その循環をしやすいように、環境を整える手段として召喚士と契約する事はその手段を最も簡単に確実にする方法だと告げる。精霊と契約する恩恵を受ける形で使役できると言った。
「あ、ワクナリさんの髪が変わるのは……」
「そう。彼女の髪の色が変わるのはハーフエルフの特徴を隠す為。契約した精霊が彼女の事情を汲み取って、髪と特徴のある耳を他人からは見えないようにしていたんだと思う」
「恩恵の形は精霊によって様々ですからね」
ピクッとリーグが立ちあがり遠くを見つめる。
その様子にベールが「何か、来ますか」と大剣に手を起きフィルも攻撃に備える。言い争いを終えたのはハルヒはゆきの傍に駆け寄り念の為にと結界を張る。
「何か進展でもあったの?」
「……なんか、海の様子が違うんだ」
睨み付けるリーグにベールは、遠くの方で魔法が使われているのかと魔力を探る。
《シイ………グルジイ………グルジイ!!!》
ゾクリとゆきは背筋が凍った。足がすくむようにガクガクとなり、寒くもないのに体を温めようと腕を擦る。その様子にハルヒは密かに結界の強度を上げようと霊力を込めようとした――その瞬間、目の前に吸盤がついた白いものが自分達に叩き落とそうと囲う。
「っ!!!」
フィルが防御魔法を使い攻撃を弾き返す。
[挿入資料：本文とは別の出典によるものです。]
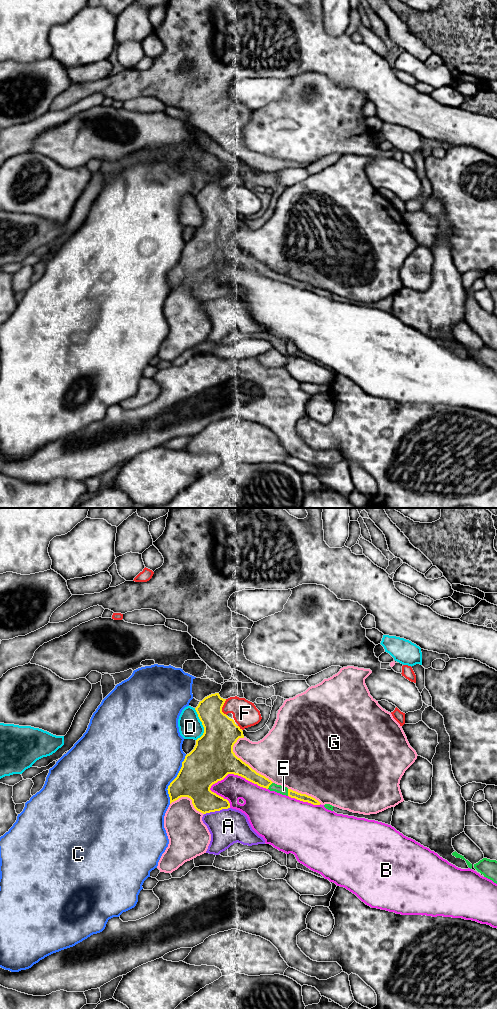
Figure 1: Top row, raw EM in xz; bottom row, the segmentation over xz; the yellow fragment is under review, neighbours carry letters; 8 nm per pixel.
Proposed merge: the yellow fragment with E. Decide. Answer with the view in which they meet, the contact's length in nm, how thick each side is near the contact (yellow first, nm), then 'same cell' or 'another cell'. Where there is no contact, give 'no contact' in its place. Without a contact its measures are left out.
meets yellow in xz; contact 60 nm long; 60 nm thick on the yellow side, 70 nm on the other; same cell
しかし、それも一瞬の事ですぐにその魔法を突き抜ける様にして襲い掛かって来た。
「お姉さん!!!」
ベールとリーグが剣を交えるよりも早くそれは3人だけを払うような動作で、横殴りに殴られる。シュルリと、ハルヒの足にいつの間にか絡みつき気付いた時には海へと引きずり込まれていた。
「ハルヒ!!!」
ゆきは手を伸ばすそうとするもグイッと行く手を阻むように、彼女の手足にも絡みつき同様に海へと引きずり込もうとしている。キールが雷で痺れさそうとするも、直撃はせずに弾かれてしまう。
(魔法が、弾かれた……!!!)
キメラは魔法を無効にするがそれも、上級の魔法には効かないはずのもの。この魔物には魔法の類は効かないのかと思い、すぐに精霊を呼び出す。
「2人を―――」
助け出せ、と命令を下すのと自分達に津波が迫っていたのはほぼ同時。声を上げる間もなく、彼等は津波にさらわれ全てを飲み込んだ。
そんな時、ドクンッ、ドクンッと脈を打つような音がアウラが祈りを捧げ持っていた宝石から聞こえてきた。存在を主張するように、その音は確かにアウラの耳へと響かせた。